If there are no heirs, the ownership of the property transfers to the community of the decedent’s last place of residence.
What is the time period for accepting the inheritance?
The inheritance may be accepted within 6 months following the death of the deceased.
If the right of a person to accept the inheritance arises after the refusal by an heir of an inheritance, they may accept the inheritance in the course of the remaining six-month period indicated above or if that period is less than three months, then within three months.
If the right of a person to accept the inheritance arises after the nonacceptance by another heir of the inheritance, the inheritance may be accepted within three months after the passage of the six-month period indicated above.
After the expiration of this period, the inheritance can be accepted by the consent of all the heirs who have accepted the inheritance in due course or if compelling reasons are shown for missing the time period.
How can you accept the inheritance?
Acceptance of inheritance is possible in two ways:
By submitting a statement to that effect to a notary at the place of opening of the inheritance (normally that place is the deceased’s last place of residence).

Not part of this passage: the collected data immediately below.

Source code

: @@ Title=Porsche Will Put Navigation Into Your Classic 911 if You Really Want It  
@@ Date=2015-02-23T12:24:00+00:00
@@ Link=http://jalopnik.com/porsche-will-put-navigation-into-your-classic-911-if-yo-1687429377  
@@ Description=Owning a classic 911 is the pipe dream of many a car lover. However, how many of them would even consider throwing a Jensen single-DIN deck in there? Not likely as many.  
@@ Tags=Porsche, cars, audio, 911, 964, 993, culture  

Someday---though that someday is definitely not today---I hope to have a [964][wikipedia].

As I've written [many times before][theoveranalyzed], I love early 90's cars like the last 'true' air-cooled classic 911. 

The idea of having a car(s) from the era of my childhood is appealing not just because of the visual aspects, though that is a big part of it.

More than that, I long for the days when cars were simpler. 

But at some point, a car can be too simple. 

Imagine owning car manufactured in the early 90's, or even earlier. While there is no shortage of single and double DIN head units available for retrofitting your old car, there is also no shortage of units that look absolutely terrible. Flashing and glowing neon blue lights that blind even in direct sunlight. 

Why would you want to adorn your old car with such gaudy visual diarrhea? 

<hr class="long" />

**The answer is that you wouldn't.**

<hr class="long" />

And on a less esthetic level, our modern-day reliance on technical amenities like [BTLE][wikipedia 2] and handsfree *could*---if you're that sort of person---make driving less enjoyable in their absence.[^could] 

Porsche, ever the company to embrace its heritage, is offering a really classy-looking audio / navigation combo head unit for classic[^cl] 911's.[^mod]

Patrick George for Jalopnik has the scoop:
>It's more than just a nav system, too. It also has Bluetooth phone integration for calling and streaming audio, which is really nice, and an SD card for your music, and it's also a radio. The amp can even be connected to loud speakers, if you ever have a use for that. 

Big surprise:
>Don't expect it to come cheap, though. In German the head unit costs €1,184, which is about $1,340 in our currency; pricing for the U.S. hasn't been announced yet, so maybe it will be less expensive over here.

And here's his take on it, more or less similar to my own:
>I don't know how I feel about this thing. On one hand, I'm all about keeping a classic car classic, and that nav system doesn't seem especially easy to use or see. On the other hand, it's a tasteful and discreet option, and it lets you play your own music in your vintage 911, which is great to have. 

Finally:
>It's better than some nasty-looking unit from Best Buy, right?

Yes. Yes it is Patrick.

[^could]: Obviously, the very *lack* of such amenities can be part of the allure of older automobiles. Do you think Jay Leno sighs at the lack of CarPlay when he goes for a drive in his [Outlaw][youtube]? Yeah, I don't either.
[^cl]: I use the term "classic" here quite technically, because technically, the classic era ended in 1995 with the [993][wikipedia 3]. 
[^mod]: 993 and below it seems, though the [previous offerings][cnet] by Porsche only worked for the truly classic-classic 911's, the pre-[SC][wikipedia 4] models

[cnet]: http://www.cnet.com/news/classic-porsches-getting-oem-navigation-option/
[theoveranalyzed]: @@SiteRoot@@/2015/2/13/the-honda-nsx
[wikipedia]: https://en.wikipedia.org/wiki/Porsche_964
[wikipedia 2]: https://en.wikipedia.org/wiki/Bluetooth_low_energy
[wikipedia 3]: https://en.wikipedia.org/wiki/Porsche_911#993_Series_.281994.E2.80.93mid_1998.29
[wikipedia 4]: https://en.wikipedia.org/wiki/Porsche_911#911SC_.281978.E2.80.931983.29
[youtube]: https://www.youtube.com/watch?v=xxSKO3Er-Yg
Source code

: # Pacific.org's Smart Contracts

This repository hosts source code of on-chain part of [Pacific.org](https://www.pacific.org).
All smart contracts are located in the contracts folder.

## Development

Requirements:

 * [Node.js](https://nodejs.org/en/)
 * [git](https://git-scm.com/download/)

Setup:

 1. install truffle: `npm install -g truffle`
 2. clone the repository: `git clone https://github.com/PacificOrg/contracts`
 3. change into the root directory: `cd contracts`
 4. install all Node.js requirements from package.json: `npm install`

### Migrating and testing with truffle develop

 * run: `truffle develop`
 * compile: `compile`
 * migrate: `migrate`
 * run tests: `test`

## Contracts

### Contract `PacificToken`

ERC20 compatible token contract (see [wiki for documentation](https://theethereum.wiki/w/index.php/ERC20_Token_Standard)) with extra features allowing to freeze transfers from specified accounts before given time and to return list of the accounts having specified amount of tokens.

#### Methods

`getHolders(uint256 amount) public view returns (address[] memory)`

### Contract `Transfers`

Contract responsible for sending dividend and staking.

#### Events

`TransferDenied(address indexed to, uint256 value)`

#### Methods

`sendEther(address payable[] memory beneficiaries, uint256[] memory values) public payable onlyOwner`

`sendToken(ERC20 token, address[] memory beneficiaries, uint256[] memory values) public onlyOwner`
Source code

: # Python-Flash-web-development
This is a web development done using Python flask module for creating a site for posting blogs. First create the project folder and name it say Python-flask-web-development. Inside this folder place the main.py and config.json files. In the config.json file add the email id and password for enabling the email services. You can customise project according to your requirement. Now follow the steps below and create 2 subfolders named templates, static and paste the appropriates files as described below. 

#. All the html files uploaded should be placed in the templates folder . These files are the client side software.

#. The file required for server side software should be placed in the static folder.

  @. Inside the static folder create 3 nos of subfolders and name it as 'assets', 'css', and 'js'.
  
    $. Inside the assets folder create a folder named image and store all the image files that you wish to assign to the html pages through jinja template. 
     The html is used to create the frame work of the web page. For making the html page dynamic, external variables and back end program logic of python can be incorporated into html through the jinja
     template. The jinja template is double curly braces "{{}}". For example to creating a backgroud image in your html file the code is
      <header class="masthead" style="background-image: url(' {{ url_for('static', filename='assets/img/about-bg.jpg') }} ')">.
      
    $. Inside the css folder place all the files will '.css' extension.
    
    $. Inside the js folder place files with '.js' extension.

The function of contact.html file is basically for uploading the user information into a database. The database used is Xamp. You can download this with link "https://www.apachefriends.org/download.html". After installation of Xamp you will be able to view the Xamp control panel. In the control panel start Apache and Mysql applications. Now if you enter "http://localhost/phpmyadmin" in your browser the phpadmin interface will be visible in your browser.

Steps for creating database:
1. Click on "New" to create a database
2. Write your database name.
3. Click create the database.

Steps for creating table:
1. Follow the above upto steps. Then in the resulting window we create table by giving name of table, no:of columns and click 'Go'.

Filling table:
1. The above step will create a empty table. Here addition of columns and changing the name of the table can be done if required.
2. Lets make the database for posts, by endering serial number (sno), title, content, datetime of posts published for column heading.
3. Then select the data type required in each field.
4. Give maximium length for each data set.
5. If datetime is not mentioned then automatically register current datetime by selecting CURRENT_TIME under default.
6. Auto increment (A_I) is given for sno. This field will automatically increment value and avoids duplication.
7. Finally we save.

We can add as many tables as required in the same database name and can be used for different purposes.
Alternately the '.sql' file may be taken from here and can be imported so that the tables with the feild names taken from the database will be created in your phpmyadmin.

It is possible to submit the statement through a representative.
By effectively assuming possession or control of the property; in particular by:
taking measures for the preservation and protection of the property from encroachment or claims of third parties;
paying the costs for the maintenance of the property;
paying the decedent’s debts or receiving payments due to the decedent from third parties.
How can an heir demonstrate that he has effectively assumed possession or control of the inheritance?
Oftentimes, individuals fail to formalize their acceptance of the inheritance within 6 months after the decedent’s death. If that is the case, they, as an alternative, can prove the fact of having effectively assumed possession or control of a property. For that purpose, they can produce such evidence as receipts of utility bills or taxes, contracts, witness testimony and so forth. Normally, the fact of having assumed possession or control of a property is established by a court. Although, with compelling evidence, some notaries may also, in practice, establish the fact that an heir (or a beneficiary) has accepted the inheritance and issue a certificate of acceptance.
There is no inheritance tax in Armenia.